Problems to solve:
1. From the book review below, pull out the passage starting with "Considerable shock ensues, but" and going on through "and class advantages.", word for word.
2. Write what comes next in the book review below, picking up right after its final sentence.

Text segment:

Considerable shock ensues, but only the victim’s mother seems upset. The police inspector considers it an open-and-shut case. Greta feels something’s amiss, and her sleuthing proves fertile. She also develops a firmer spine while interviewing servants and seeking clues in the seedy Bowery neighborhood, a place no properly raised young lady should go. 

For readers who adore Fitzgerald’s subtle style, a novel where Daisy explains her feelings may be too much. If you can set aside the comparisons and the occasional off-note Britishisms, you may appreciate this cheeky homage as a fun Jazz Age escape with a pointed look at wealth and class advantages.

~

The Gatsby Gambit was published by Viking in April in the US and Canada; Renegade Books is the UK publisher.  I reviewed it originally for the Historical Novel Society.

I'd reread The Great Gatsby over the summer, after seeing countless articles about the book's centenary. Then I got an email about the "author's edition" being on Kindle sale.  First time I'd read it in full since 9th-grade English class, and I dare say I didn't appreciate the high quality of the writing back then.

Data for analysis:

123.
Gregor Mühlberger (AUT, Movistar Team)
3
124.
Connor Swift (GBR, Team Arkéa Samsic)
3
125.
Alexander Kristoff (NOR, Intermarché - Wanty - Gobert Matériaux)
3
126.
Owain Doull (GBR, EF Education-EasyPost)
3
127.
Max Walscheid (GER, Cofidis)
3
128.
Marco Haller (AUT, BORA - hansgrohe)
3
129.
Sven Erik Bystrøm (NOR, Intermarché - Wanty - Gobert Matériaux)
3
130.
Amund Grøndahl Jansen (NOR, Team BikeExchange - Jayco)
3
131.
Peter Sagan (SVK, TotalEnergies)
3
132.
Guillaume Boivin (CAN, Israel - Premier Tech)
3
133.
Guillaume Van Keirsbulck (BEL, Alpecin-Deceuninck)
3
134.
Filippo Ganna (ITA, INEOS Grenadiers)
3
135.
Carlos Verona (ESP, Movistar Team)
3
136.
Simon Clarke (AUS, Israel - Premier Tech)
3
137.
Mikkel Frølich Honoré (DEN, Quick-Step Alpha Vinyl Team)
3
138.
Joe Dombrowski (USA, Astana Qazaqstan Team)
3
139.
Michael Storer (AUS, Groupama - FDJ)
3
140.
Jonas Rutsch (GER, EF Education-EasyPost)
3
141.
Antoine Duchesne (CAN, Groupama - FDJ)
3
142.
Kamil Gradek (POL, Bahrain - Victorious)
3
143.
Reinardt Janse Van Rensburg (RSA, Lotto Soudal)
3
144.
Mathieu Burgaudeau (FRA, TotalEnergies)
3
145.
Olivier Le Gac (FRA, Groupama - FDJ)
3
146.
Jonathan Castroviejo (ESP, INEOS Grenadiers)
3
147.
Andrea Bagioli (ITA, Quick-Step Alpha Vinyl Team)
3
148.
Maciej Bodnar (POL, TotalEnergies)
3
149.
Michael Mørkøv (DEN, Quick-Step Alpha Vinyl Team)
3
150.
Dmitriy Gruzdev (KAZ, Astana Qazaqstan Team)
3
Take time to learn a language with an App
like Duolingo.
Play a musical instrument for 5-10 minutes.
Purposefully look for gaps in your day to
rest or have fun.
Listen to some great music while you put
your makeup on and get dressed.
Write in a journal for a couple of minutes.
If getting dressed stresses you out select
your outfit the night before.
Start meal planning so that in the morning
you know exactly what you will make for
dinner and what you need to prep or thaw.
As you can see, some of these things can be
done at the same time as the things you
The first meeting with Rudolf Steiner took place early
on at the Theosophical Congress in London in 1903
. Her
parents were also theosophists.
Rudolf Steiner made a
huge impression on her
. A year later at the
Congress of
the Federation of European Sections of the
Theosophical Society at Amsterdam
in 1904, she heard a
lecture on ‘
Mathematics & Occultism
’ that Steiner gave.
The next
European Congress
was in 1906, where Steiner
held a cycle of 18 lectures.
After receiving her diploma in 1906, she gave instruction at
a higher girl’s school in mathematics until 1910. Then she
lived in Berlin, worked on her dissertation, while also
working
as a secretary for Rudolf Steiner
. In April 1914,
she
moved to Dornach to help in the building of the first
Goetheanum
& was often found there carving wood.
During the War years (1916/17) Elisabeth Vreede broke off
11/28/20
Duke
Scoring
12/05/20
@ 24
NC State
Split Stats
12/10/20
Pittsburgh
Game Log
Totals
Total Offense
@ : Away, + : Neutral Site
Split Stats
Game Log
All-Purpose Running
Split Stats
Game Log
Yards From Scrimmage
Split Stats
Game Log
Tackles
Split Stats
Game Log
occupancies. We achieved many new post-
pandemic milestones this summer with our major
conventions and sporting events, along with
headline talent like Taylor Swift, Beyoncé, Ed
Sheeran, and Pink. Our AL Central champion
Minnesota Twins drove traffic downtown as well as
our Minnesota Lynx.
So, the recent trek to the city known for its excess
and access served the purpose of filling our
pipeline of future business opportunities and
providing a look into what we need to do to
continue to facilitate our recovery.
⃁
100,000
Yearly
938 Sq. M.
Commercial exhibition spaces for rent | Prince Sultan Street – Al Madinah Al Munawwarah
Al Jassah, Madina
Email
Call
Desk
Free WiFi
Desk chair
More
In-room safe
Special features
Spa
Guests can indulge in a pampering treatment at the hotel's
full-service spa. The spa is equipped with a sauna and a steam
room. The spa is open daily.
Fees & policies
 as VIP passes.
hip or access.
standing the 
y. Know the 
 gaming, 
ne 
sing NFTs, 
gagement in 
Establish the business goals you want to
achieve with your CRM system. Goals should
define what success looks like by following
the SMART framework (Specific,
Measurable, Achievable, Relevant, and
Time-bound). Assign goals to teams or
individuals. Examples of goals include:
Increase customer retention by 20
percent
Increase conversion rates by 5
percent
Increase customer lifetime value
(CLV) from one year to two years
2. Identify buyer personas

Answer section:
1.
Considerable shock ensues, but only the victim’s mother seems upset. The police inspector considers it an open-and-shut case. Greta feels something’s amiss, and her sleuthing proves fertile. She also develops a firmer spine while interviewing servants and seeking clues in the seedy Bowery neighborhood, a place no properly raised young lady should go. 

For readers who adore Fitzgerald’s subtle style, a novel where Daisy explains her feelings may be too much. If you can set aside the comparisons and the occasional off-note Britishisms, you may appreciate this cheeky homage as a fun Jazz Age escape with a pointed look at wealth and class advantages.

2.
The novel's been in the public domain since 2021, and there are several other recent sequels, spinoffs, and reimaginings appearing this year.  The Great Mann by Kyra Davis Lurie (Crown, June) is a Gatsby retelling amidst the Black elite in postwar L.A., and Allyson Reedy's Mrs. Wilson's Affair (Union Square, Oct.) switches the viewpoint to Tom Buchanan's mistress. For more in this vein, Goodreads has a list of retellings, sequels, and prequels, and I just added the three abovementioned books to it.  Finally, I didn't realize this until after I'd finished the book, but "Greta" is a clever anagram.

Monday, September 01, 2025

On Isabella Street takes a Canadian perspective on the social turmoil of the late '60s and the Vietnam War

In May 1967, Toronto pulses with activity fueled by the counterculture movement, and Sassy Rankin soaks it up while attending the massive love-in at Queen’s Park. A talented singer with natural confidence, Sassy hasn’t fully squared her love for the hippie life with her father’s status as a successful realtor (who pays for her apartment) and her brother Joey’s unfathomable decision to “fight another country’s war” alongside U.S. Marines in Vietnam.

Dr. Marion Hart, a psychiatrist at the Ontario Hospital, observes the streetside excitement from a safe distance. She worries about her patients’ fate, foreseeing they’ll become homeless or violent after they’re released into the community as deinstitutionalization policies take effect. Over time, she comes to care especially for one of them, Daniel Neumann, puzzled why a man haunted by his Vietnam memories could long to rejoin his fellow soldiers “in country.”

Sassy and Marion live in the same building at 105 Isabella Street and aren’t much alike, but through in-depth conversations, they become close as sisters. On Isabella Street is a warm, authentic portrait of their unusual friendship, and so much more.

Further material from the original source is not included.